In his Sunday Wall Street Journal commentary on May 17, Brian Potts suggests that cost is the bottom line in the electric customer shift to solar, and that solar costs too much. But his defense of the utility's view of energy costs leaves a big hole in the big picture: the value of solar energy.
First, his cost estimates don't add up. He claims utility-scale solar costs 13 cents per kilowatt-hour, but Vote Solar reported that the Palo Alto, CA, municipal utility signed solar contracts for 6.9 cents nearly two years ago. Prices fell 13% in 2014 alone, according to the Solar Energy Industries Association.

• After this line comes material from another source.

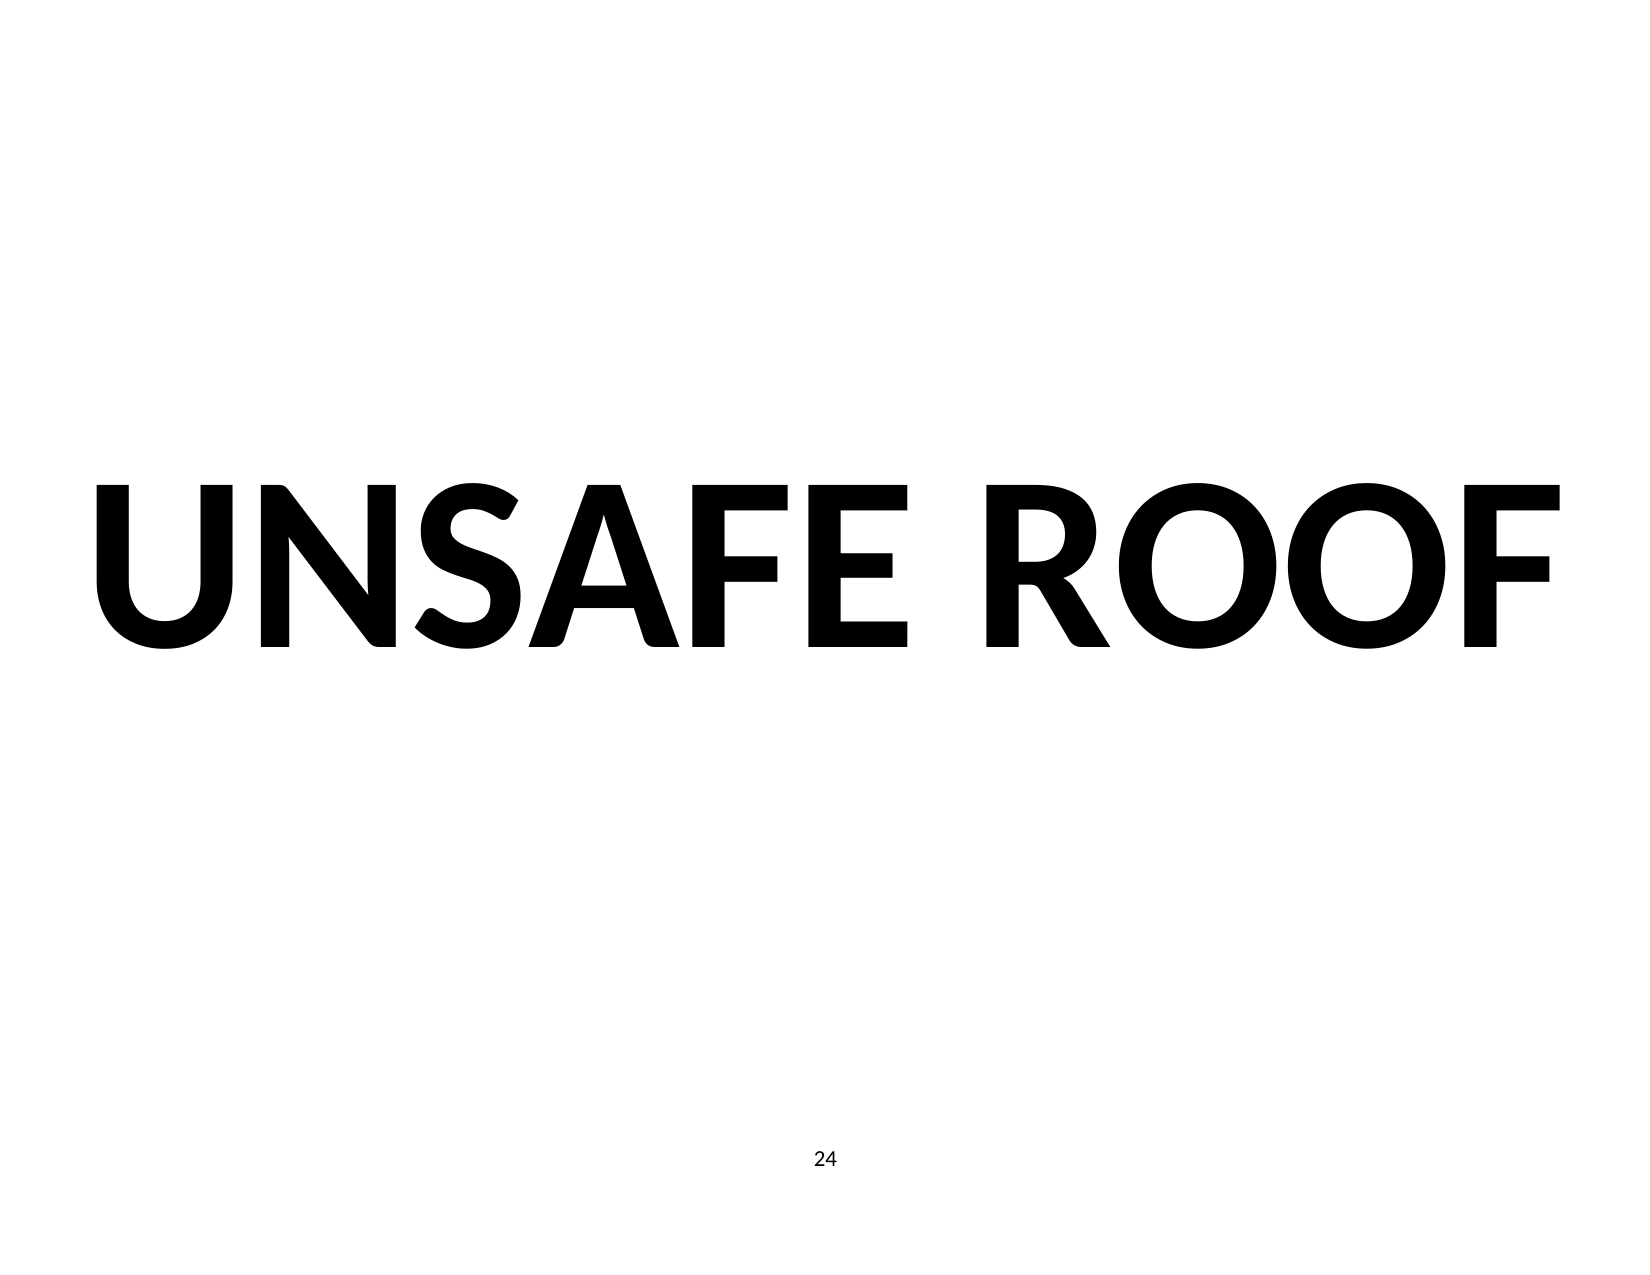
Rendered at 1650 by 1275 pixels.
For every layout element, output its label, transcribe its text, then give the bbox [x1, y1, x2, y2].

text UNSAFE ROOF [75, 404, 1575, 710]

The attack on rooftop solar also falls short. The break-even price for a rooftop system in Palo Alto is 10.8 cents over 25 years (calculated with NREL's System Adivsor Model), 50% higher--not 3.5 times higher-- than the utility scale solar array. Mr Potts may be right that net metering isn't the perfect policy for compensating solar producing customers, but that's because it's a compromise accounting method to accurately track electricity sent back to the grid. This was done because it is the easiest way for the utilities to accommodate solar with their old meters and antiquated billing systems.
Net metering and Mr Potts both ignore the value of solar energy: to an electric grid that favors energy production in the afternoon and on hot, sunny days; as a zero-volatility fuel source; as a hedge against environmental compliance costs; as a near-zero water consumer in an era of drought. He ignores the numerous state studies that show a net benefit from net metering.
Most notably, Mr Potts ignores the opportunity cost of propping up a dying monopoly business model to fend off innovative entrepreneurs and customers. The utilities are loath to allow such competition, but letting them cling to it is a cost we can't afford.